Actually, when I consider how easy I had it, growing up middle class, the people in this book, coping with what life threw at them, were better than me. I don’t think I could have done it.

Hence my first line above. Next I mentioned schools. The “draining” argument would make some sense if public schools were decently educating the disadvantaged. But they’re not, and that’s precisely why there’s so much push for alternatives.

In fact, this is a top scandal of modern America. For those dealt crappy cards, schools could be — should be — a great equalizing force. But instead of combating disadvantage, crappy schools compound it. You want to talk reparations? How about just giving slavery’s descendants decent public education.

Coming of Age in American Poverty

But since school funding is usually keyed to property taxes, those in poor areas are comparatively underfunded. Often physically crumbling; beset by asbestos, lead in drinking water (inimical to brain development). Mold and other toxins boosting asthma rates in poor communities. Text books out-of-date. And they get the dregs of teacher ranks, because good teachers try to avoid them. And so forth.

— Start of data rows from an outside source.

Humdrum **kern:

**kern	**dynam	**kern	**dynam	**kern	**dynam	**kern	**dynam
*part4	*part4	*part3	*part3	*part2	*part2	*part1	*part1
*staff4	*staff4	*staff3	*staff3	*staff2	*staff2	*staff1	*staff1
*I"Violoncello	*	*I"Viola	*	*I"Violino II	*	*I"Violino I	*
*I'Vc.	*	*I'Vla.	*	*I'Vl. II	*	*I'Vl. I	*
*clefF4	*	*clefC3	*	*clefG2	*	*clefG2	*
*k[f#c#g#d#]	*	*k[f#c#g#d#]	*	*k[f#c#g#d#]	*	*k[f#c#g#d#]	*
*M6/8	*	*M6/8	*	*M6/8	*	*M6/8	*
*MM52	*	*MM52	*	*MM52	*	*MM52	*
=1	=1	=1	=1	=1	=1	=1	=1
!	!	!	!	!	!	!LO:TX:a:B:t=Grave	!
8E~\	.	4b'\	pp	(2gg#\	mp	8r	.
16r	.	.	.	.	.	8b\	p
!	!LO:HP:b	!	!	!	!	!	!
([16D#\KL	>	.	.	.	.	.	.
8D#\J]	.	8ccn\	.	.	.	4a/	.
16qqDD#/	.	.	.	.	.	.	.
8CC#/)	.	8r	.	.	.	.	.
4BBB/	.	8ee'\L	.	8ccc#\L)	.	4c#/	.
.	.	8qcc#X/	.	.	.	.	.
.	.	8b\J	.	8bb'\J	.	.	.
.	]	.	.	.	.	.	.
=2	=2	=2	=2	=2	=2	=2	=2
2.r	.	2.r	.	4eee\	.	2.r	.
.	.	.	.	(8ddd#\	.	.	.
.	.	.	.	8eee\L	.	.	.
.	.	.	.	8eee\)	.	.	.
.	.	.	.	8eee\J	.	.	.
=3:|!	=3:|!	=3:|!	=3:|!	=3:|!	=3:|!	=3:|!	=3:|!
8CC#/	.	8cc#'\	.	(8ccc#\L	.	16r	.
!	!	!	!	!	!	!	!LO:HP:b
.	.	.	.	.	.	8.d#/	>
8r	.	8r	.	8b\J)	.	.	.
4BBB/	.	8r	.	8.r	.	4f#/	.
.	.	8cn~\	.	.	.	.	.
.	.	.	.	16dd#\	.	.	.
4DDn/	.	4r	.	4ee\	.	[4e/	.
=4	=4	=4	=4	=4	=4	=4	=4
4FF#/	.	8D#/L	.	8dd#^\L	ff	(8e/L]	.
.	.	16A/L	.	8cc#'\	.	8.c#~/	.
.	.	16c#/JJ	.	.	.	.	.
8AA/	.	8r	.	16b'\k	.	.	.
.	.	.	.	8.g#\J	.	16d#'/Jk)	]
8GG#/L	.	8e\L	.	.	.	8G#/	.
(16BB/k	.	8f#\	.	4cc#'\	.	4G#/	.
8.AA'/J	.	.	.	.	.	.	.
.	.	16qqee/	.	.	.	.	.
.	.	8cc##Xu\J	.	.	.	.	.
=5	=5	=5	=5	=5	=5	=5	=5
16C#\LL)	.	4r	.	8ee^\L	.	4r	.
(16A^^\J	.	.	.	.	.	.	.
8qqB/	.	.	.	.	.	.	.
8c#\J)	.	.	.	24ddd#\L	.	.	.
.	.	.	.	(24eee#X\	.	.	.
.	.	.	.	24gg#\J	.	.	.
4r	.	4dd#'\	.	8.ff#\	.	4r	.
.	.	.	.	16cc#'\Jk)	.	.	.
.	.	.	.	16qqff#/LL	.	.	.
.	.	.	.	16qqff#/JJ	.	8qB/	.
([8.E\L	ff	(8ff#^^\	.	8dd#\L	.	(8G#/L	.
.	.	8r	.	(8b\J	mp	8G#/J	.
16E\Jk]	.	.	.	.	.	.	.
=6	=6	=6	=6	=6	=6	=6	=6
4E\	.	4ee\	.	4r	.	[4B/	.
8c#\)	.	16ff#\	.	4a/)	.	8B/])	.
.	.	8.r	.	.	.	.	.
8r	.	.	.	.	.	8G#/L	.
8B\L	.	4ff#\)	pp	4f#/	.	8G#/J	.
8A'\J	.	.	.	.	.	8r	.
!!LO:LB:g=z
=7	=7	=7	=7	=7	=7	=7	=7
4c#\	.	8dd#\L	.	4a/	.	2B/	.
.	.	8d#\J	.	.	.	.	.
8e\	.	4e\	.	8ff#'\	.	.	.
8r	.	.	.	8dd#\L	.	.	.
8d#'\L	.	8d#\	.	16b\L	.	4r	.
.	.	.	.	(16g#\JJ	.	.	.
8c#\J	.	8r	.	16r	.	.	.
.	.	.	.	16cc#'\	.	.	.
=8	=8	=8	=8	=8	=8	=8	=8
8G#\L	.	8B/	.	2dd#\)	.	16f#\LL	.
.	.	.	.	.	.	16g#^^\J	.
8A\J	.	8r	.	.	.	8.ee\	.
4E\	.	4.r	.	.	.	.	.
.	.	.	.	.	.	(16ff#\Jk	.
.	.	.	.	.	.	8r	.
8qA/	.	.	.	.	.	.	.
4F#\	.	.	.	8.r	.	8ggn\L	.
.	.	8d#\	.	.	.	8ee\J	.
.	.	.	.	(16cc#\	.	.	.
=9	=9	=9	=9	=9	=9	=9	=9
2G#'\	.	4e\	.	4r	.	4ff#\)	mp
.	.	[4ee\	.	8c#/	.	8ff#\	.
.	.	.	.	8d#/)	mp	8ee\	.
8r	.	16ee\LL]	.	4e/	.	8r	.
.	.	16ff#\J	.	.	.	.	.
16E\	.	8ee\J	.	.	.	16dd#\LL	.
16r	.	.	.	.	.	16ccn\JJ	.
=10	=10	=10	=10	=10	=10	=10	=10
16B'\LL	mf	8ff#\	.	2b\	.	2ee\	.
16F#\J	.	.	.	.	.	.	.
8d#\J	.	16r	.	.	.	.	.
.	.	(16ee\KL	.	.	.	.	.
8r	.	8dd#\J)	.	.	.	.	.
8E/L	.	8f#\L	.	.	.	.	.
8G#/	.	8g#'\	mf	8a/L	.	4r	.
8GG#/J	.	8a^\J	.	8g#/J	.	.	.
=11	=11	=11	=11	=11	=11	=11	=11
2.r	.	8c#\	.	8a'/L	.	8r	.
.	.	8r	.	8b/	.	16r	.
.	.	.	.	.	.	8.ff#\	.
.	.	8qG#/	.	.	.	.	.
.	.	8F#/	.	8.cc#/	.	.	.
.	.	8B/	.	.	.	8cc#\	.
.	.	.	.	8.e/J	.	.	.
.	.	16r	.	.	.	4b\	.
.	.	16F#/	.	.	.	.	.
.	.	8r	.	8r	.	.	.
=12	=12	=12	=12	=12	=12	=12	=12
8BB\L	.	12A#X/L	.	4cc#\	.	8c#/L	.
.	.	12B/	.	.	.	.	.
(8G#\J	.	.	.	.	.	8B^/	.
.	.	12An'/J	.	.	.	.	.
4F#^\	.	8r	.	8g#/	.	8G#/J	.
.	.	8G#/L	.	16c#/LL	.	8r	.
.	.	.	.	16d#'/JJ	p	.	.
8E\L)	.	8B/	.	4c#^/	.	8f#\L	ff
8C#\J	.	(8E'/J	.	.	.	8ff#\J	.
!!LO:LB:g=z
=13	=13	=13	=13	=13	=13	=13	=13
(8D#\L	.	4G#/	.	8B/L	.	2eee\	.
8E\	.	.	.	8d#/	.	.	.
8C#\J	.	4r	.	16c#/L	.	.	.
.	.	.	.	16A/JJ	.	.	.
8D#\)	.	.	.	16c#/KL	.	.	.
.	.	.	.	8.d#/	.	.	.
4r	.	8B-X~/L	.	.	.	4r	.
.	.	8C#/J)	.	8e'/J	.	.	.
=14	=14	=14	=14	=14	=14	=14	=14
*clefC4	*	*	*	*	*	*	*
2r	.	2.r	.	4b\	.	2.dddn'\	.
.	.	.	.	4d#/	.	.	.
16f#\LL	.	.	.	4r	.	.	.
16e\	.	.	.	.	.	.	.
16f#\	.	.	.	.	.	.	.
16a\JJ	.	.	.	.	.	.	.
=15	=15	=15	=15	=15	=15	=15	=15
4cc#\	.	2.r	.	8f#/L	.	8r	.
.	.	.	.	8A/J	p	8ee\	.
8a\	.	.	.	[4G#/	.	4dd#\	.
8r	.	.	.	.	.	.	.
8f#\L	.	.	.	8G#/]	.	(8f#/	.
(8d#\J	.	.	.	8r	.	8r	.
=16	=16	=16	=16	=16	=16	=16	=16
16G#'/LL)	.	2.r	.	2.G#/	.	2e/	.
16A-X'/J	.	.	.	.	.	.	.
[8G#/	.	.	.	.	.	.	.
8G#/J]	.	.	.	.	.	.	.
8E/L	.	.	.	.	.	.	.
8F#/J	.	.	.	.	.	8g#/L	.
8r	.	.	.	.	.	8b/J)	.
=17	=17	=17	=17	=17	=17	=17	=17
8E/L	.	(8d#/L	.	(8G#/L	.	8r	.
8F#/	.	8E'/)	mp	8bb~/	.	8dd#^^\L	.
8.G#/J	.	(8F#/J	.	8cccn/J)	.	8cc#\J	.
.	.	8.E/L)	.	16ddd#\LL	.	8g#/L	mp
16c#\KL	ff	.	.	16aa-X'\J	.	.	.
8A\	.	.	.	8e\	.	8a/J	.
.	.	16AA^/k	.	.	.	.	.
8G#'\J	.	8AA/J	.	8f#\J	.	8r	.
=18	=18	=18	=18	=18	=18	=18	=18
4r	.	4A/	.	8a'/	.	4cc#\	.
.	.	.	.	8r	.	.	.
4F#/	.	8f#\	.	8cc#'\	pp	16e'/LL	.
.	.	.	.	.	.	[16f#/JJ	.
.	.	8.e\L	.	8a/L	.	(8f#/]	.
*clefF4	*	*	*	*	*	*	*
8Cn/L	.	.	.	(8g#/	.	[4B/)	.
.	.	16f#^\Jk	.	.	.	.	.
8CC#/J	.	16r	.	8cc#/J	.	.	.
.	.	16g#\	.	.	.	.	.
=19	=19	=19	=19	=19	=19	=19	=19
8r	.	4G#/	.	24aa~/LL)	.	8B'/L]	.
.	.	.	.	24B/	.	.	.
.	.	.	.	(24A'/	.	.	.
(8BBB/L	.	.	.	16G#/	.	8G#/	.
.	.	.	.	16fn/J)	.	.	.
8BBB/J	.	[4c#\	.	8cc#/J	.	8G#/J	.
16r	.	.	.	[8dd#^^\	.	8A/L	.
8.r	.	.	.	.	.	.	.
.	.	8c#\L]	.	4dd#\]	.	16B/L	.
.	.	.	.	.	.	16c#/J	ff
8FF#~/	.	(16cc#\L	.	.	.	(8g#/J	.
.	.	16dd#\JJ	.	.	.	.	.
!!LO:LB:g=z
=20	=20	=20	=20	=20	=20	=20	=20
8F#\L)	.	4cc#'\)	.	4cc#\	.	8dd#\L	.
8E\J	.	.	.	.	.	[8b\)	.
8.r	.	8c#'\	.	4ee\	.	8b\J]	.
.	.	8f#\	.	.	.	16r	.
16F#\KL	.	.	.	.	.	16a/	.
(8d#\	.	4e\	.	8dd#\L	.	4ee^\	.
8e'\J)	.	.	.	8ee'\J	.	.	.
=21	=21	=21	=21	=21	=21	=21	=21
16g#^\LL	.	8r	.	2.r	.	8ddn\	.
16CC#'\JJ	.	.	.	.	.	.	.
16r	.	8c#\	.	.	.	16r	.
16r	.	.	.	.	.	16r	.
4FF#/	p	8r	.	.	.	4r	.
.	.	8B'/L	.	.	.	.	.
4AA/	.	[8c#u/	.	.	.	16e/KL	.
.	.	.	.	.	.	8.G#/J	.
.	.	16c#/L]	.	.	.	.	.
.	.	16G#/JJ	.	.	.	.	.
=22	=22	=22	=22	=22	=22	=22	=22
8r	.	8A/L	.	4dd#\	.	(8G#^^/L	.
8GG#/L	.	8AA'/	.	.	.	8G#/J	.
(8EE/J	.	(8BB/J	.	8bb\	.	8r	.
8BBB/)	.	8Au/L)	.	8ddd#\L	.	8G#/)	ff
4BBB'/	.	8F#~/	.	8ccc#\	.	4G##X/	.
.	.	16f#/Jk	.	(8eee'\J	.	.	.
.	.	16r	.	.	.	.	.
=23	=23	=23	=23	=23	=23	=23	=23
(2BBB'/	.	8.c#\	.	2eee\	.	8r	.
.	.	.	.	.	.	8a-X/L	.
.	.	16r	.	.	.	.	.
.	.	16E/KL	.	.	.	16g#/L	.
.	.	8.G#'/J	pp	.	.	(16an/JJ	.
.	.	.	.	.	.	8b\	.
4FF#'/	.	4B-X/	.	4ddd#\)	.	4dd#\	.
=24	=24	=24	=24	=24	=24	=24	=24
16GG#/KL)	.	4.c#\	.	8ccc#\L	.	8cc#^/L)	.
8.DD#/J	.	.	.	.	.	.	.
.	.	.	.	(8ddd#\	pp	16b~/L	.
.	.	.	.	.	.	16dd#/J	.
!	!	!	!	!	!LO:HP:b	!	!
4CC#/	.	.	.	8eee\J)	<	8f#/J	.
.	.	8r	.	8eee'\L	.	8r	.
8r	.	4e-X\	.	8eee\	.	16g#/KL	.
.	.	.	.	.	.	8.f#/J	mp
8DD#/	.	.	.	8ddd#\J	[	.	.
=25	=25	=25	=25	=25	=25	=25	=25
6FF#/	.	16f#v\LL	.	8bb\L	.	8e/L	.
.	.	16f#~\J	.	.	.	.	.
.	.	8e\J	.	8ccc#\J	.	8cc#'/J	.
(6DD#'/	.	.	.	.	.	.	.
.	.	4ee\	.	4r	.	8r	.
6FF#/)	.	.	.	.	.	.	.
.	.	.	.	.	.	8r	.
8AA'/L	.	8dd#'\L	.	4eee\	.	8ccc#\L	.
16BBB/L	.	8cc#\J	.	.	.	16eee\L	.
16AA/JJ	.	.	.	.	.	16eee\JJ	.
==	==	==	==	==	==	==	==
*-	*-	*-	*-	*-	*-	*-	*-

And then we get the school-to-prison pipeline. Goyal’s book shows that what’s absent in public schools is any idea of actually equipping these kids for productive lives. Instead, they’re just processed through a system that assumes they’re hopeless and operates on that assumption.

The short-sightedness is mind-boggling. How much investment would it take to instead prepare poor kids to get properly educated and thereafter become valued members of society? Contributing to our economy, paying taxes, etc. — surely repaying that investment many times over. Whereas refusing to make that schooling investment results in people who will cost us vastly more over their lifetimes, in welfare payments, unemployment benefits, added medical care, crime, police and justice system costs, the vast costs of the prison system, and on and on. Talk about “draining.”

These people are not incapable of thriving; not too stupid (in fact they must be pretty smart and resourceful just to survive). Ryan Rivera went on, in spite of everything, to a successful life. But for most like him the obstacles are too great.

Coming of Age in American Poverty

And even those who, against the odds, actually make it to college get little help. I vividly recall a radio report on a Black ghetto youth who reached an ivy league school. Wow! But once there, in an unfamiliar environment, he was at sea, left without guidance, to sink or swim on his own. He sank. (One of the women in the book had a similar experience.)

Bad as the schools are, it’s better to be in them than not. But attendance has long been a big problem — aggravated since the pandemic, with legions of kids simply disappearing from the system altogether. And the system basically just shrugs. In fact, literally keeping kids out of school is one of the institutional strategies — with suspensions and expulsions as punishments (far more ubiquitous for non-white students in blighted urban schools than for whites in upscale ones). Goyal suggests that school dropouts should instead be called “pushouts.”

Coming of Age in American Poverty

Also running throughout the book is the prominence of substance abuse, and drug dealing. Devastating these communities — not so much the activities themselves, but the law enforcement response, the resulting mass incarceration. The insane war on drugs is a war on Black neighborhoods. The most titanic misguided policy failure in our history.